== Exercise objective ==
Rewrite every one of the entries below, changing "pose:" to "view:" wherever it occurs and leaving everything else as it is.

* Begin Recorded information *

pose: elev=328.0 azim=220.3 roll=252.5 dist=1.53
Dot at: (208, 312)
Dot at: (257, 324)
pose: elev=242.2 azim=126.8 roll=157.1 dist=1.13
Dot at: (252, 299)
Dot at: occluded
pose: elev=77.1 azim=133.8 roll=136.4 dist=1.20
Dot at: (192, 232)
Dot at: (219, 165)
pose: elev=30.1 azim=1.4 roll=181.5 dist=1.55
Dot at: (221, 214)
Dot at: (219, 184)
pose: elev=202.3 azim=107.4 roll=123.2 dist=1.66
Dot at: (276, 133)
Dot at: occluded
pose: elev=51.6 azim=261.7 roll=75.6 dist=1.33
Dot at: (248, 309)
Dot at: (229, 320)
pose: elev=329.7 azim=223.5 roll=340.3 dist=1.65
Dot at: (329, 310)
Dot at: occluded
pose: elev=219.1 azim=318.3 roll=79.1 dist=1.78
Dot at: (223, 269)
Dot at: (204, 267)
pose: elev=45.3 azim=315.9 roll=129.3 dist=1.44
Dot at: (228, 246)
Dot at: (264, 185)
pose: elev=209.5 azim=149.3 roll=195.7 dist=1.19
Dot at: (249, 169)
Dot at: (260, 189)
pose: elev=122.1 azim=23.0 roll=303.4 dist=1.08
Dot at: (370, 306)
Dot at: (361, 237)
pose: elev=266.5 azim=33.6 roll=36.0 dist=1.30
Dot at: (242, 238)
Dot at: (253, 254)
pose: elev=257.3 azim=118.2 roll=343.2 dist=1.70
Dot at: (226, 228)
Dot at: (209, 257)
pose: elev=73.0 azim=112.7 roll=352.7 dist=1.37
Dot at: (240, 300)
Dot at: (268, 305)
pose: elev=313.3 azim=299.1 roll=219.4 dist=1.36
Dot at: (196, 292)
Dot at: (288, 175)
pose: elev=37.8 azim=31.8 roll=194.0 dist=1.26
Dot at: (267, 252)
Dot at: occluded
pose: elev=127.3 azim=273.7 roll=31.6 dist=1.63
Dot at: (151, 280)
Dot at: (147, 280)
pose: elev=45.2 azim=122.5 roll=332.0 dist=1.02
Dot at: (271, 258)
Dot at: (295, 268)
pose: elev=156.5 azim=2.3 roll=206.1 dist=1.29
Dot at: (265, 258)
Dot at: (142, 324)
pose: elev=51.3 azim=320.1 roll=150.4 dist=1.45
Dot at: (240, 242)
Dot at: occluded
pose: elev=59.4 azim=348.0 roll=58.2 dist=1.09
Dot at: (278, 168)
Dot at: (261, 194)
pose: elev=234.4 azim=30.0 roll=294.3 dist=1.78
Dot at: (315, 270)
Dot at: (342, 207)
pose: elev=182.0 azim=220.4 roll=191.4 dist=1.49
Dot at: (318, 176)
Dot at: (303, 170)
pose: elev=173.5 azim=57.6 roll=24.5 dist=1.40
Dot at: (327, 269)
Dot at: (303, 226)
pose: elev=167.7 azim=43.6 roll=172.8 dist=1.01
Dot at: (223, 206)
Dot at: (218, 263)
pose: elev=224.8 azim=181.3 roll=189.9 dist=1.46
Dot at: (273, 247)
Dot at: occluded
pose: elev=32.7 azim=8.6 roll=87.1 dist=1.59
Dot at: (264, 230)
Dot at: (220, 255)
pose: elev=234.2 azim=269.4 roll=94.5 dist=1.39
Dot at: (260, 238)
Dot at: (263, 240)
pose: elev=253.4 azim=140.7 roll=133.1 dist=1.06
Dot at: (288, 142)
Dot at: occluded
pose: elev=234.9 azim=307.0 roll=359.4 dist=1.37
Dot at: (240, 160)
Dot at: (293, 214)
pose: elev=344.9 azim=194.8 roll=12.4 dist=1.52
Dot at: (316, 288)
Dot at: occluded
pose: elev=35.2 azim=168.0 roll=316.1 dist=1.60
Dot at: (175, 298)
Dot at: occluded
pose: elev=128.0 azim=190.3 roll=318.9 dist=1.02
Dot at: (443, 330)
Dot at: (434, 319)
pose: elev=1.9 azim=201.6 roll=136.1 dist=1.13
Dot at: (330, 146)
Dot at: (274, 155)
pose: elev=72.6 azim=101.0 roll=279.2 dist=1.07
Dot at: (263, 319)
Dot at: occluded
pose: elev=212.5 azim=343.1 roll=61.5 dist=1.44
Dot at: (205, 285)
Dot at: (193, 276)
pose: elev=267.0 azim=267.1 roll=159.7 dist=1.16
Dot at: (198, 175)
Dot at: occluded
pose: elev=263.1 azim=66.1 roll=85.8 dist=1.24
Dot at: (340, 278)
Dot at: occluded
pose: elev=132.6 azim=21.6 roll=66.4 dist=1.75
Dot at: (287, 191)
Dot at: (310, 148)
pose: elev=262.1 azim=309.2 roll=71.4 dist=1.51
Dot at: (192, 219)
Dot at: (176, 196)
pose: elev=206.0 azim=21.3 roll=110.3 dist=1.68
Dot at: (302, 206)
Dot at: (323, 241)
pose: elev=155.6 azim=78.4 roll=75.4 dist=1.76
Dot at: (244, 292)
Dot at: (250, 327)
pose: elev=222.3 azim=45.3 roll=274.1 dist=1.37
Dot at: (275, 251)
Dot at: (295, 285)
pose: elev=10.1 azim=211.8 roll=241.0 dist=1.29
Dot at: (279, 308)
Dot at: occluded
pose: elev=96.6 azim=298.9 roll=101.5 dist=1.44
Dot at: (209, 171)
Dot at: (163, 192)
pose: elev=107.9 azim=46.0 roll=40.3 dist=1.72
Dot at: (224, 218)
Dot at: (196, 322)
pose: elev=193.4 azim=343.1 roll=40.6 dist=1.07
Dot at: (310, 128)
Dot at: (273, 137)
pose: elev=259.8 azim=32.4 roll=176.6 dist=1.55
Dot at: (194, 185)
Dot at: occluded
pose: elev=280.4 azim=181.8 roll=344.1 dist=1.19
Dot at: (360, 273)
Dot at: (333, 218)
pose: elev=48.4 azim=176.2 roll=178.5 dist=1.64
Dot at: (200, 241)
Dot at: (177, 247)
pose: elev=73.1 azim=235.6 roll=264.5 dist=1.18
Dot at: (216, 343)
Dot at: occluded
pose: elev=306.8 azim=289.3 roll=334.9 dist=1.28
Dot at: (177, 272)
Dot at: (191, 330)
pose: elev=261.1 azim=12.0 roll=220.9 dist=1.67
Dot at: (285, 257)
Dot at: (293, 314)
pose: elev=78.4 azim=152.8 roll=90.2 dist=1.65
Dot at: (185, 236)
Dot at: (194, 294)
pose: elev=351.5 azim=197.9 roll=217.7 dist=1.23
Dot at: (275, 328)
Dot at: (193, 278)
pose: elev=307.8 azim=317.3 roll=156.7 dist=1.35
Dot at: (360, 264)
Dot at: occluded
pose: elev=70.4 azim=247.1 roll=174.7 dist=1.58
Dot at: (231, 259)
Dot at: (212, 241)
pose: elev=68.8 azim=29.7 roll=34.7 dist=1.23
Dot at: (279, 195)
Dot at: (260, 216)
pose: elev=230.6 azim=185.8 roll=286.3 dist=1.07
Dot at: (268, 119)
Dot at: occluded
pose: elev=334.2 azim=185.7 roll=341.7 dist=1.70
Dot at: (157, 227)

* End Recorded information *

== Full output ==
view: elev=328.0 azim=220.3 roll=252.5 dist=1.53
Dot at: (208, 312)
Dot at: (257, 324)
view: elev=242.2 azim=126.8 roll=157.1 dist=1.13
Dot at: (252, 299)
Dot at: occluded
view: elev=77.1 azim=133.8 roll=136.4 dist=1.20
Dot at: (192, 232)
Dot at: (219, 165)
view: elev=30.1 azim=1.4 roll=181.5 dist=1.55
Dot at: (221, 214)
Dot at: (219, 184)
view: elev=202.3 azim=107.4 roll=123.2 dist=1.66
Dot at: (276, 133)
Dot at: occluded
view: elev=51.6 azim=261.7 roll=75.6 dist=1.33
Dot at: (248, 309)
Dot at: (229, 320)
view: elev=329.7 azim=223.5 roll=340.3 dist=1.65
Dot at: (329, 310)
Dot at: occluded
view: elev=219.1 azim=318.3 roll=79.1 dist=1.78
Dot at: (223, 269)
Dot at: (204, 267)
view: elev=45.3 azim=315.9 roll=129.3 dist=1.44
Dot at: (228, 246)
Dot at: (264, 185)
view: elev=209.5 azim=149.3 roll=195.7 dist=1.19
Dot at: (249, 169)
Dot at: (260, 189)
view: elev=122.1 azim=23.0 roll=303.4 dist=1.08
Dot at: (370, 306)
Dot at: (361, 237)
view: elev=266.5 azim=33.6 roll=36.0 dist=1.30
Dot at: (242, 238)
Dot at: (253, 254)
view: elev=257.3 azim=118.2 roll=343.2 dist=1.70
Dot at: (226, 228)
Dot at: (209, 257)
view: elev=73.0 azim=112.7 roll=352.7 dist=1.37
Dot at: (240, 300)
Dot at: (268, 305)
view: elev=313.3 azim=299.1 roll=219.4 dist=1.36
Dot at: (196, 292)
Dot at: (288, 175)
view: elev=37.8 azim=31.8 roll=194.0 dist=1.26
Dot at: (267, 252)
Dot at: occluded
view: elev=127.3 azim=273.7 roll=31.6 dist=1.63
Dot at: (151, 280)
Dot at: (147, 280)
view: elev=45.2 azim=122.5 roll=332.0 dist=1.02
Dot at: (271, 258)
Dot at: (295, 268)
view: elev=156.5 azim=2.3 roll=206.1 dist=1.29
Dot at: (265, 258)
Dot at: (142, 324)
view: elev=51.3 azim=320.1 roll=150.4 dist=1.45
Dot at: (240, 242)
Dot at: occluded
view: elev=59.4 azim=348.0 roll=58.2 dist=1.09
Dot at: (278, 168)
Dot at: (261, 194)
view: elev=234.4 azim=30.0 roll=294.3 dist=1.78
Dot at: (315, 270)
Dot at: (342, 207)
view: elev=182.0 azim=220.4 roll=191.4 dist=1.49
Dot at: (318, 176)
Dot at: (303, 170)
view: elev=173.5 azim=57.6 roll=24.5 dist=1.40
Dot at: (327, 269)
Dot at: (303, 226)
view: elev=167.7 azim=43.6 roll=172.8 dist=1.01
Dot at: (223, 206)
Dot at: (218, 263)
view: elev=224.8 azim=181.3 roll=189.9 dist=1.46
Dot at: (273, 247)
Dot at: occluded
view: elev=32.7 azim=8.6 roll=87.1 dist=1.59
Dot at: (264, 230)
Dot at: (220, 255)
view: elev=234.2 azim=269.4 roll=94.5 dist=1.39
Dot at: (260, 238)
Dot at: (263, 240)
view: elev=253.4 azim=140.7 roll=133.1 dist=1.06
Dot at: (288, 142)
Dot at: occluded
view: elev=234.9 azim=307.0 roll=359.4 dist=1.37
Dot at: (240, 160)
Dot at: (293, 214)
view: elev=344.9 azim=194.8 roll=12.4 dist=1.52
Dot at: (316, 288)
Dot at: occluded
view: elev=35.2 azim=168.0 roll=316.1 dist=1.60
Dot at: (175, 298)
Dot at: occluded
view: elev=128.0 azim=190.3 roll=318.9 dist=1.02
Dot at: (443, 330)
Dot at: (434, 319)
view: elev=1.9 azim=201.6 roll=136.1 dist=1.13
Dot at: (330, 146)
Dot at: (274, 155)
view: elev=72.6 azim=101.0 roll=279.2 dist=1.07
Dot at: (263, 319)
Dot at: occluded
view: elev=212.5 azim=343.1 roll=61.5 dist=1.44
Dot at: (205, 285)
Dot at: (193, 276)
view: elev=267.0 azim=267.1 roll=159.7 dist=1.16
Dot at: (198, 175)
Dot at: occluded
view: elev=263.1 azim=66.1 roll=85.8 dist=1.24
Dot at: (340, 278)
Dot at: occluded
view: elev=132.6 azim=21.6 roll=66.4 dist=1.75
Dot at: (287, 191)
Dot at: (310, 148)
view: elev=262.1 azim=309.2 roll=71.4 dist=1.51
Dot at: (192, 219)
Dot at: (176, 196)
view: elev=206.0 azim=21.3 roll=110.3 dist=1.68
Dot at: (302, 206)
Dot at: (323, 241)
view: elev=155.6 azim=78.4 roll=75.4 dist=1.76
Dot at: (244, 292)
Dot at: (250, 327)
view: elev=222.3 azim=45.3 roll=274.1 dist=1.37
Dot at: (275, 251)
Dot at: (295, 285)
view: elev=10.1 azim=211.8 roll=241.0 dist=1.29
Dot at: (279, 308)
Dot at: occluded
view: elev=96.6 azim=298.9 roll=101.5 dist=1.44
Dot at: (209, 171)
Dot at: (163, 192)
view: elev=107.9 azim=46.0 roll=40.3 dist=1.72
Dot at: (224, 218)
Dot at: (196, 322)
view: elev=193.4 azim=343.1 roll=40.6 dist=1.07
Dot at: (310, 128)
Dot at: (273, 137)
view: elev=259.8 azim=32.4 roll=176.6 dist=1.55
Dot at: (194, 185)
Dot at: occluded
view: elev=280.4 azim=181.8 roll=344.1 dist=1.19
Dot at: (360, 273)
Dot at: (333, 218)
view: elev=48.4 azim=176.2 roll=178.5 dist=1.64
Dot at: (200, 241)
Dot at: (177, 247)
view: elev=73.1 azim=235.6 roll=264.5 dist=1.18
Dot at: (216, 343)
Dot at: occluded
view: elev=306.8 azim=289.3 roll=334.9 dist=1.28
Dot at: (177, 272)
Dot at: (191, 330)
view: elev=261.1 azim=12.0 roll=220.9 dist=1.67
Dot at: (285, 257)
Dot at: (293, 314)
view: elev=78.4 azim=152.8 roll=90.2 dist=1.65
Dot at: (185, 236)
Dot at: (194, 294)
view: elev=351.5 azim=197.9 roll=217.7 dist=1.23
Dot at: (275, 328)
Dot at: (193, 278)
view: elev=307.8 azim=317.3 roll=156.7 dist=1.35
Dot at: (360, 264)
Dot at: occluded
view: elev=70.4 azim=247.1 roll=174.7 dist=1.58
Dot at: (231, 259)
Dot at: (212, 241)
view: elev=68.8 azim=29.7 roll=34.7 dist=1.23
Dot at: (279, 195)
Dot at: (260, 216)
view: elev=230.6 azim=185.8 roll=286.3 dist=1.07
Dot at: (268, 119)
Dot at: occluded
view: elev=334.2 azim=185.7 roll=341.7 dist=1.70
Dot at: (157, 227)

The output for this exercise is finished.